**WHAT YOU ARE ASKED TO DO**
Keep only the lines of the listing that include the word "status", and copy them.

========================

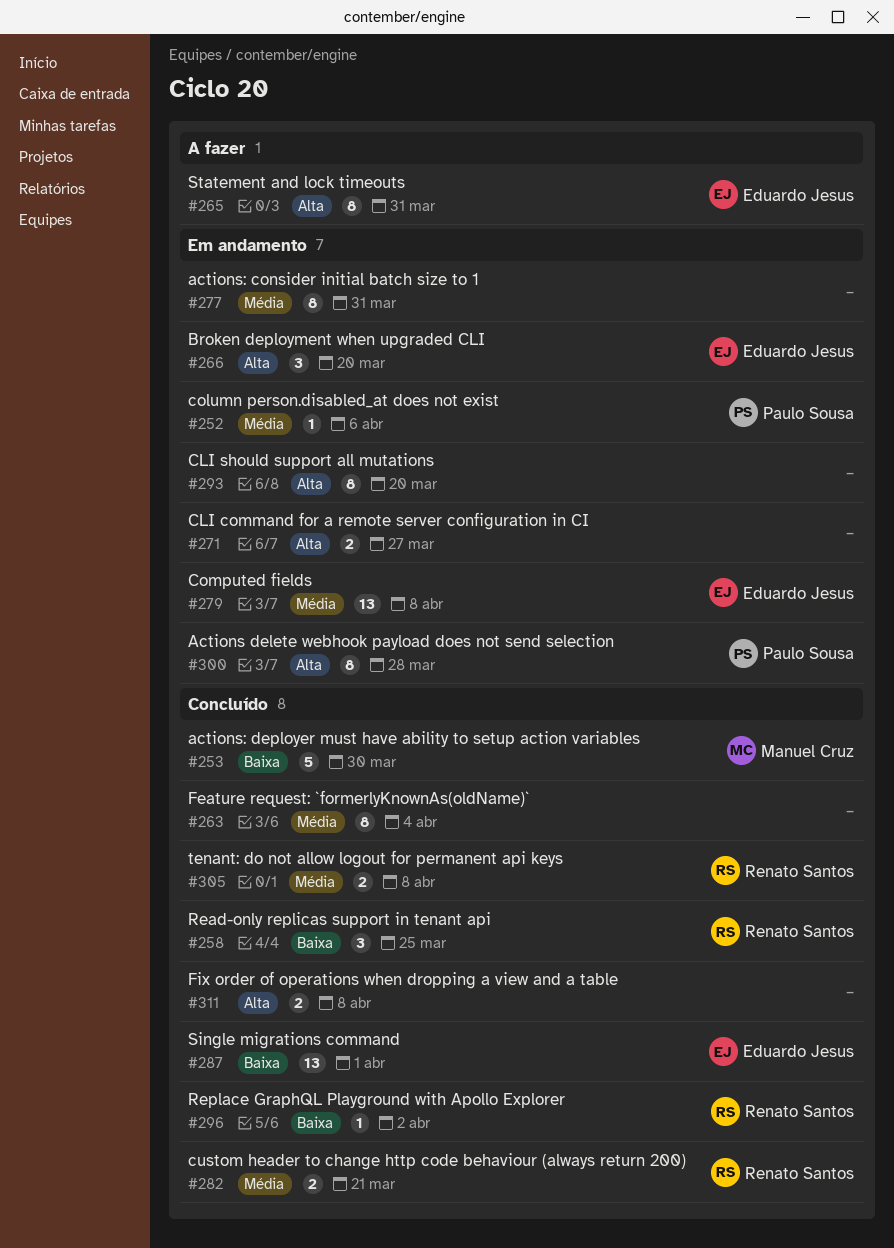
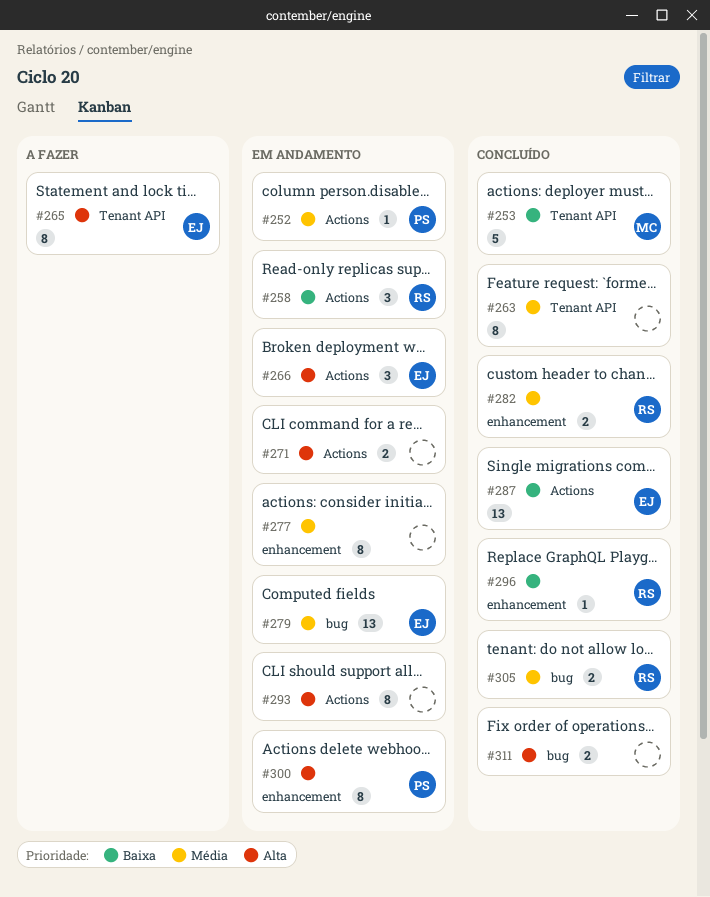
#258, status: Concluído -> Em andamento

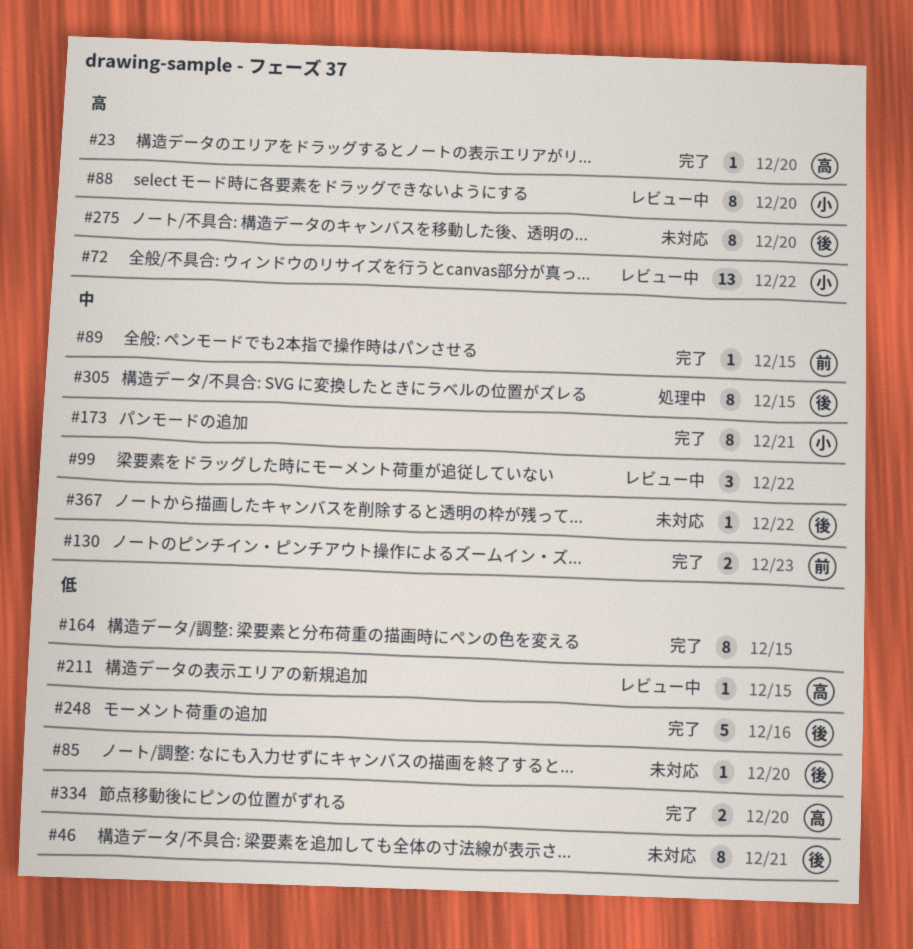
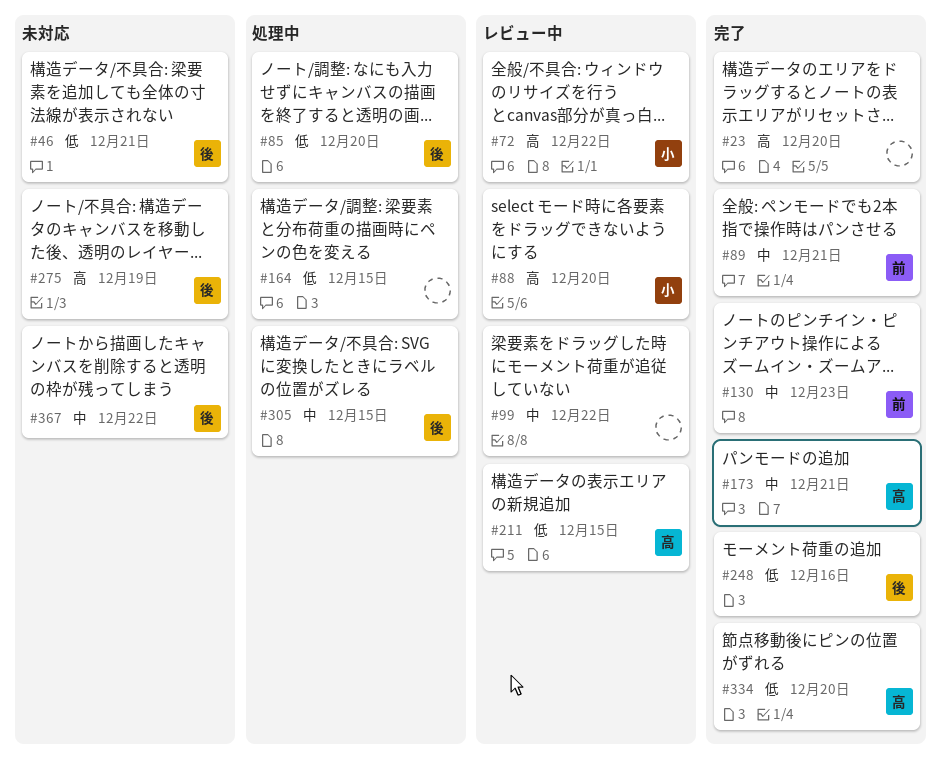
#23, owner: 高 -> none
#85, status: 未対応 -> 処理中
#89, due: Dec 15 -> Dec 21
#164, status: 完了 -> 処理中
#173, owner: 小 -> 高
#275, due: Dec 20 -> Dec 19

========================

**FINAL ANSWER**
#258, status: Concluído -> Em andamento
#85, status: 未対応 -> 処理中
#164, status: 完了 -> 処理中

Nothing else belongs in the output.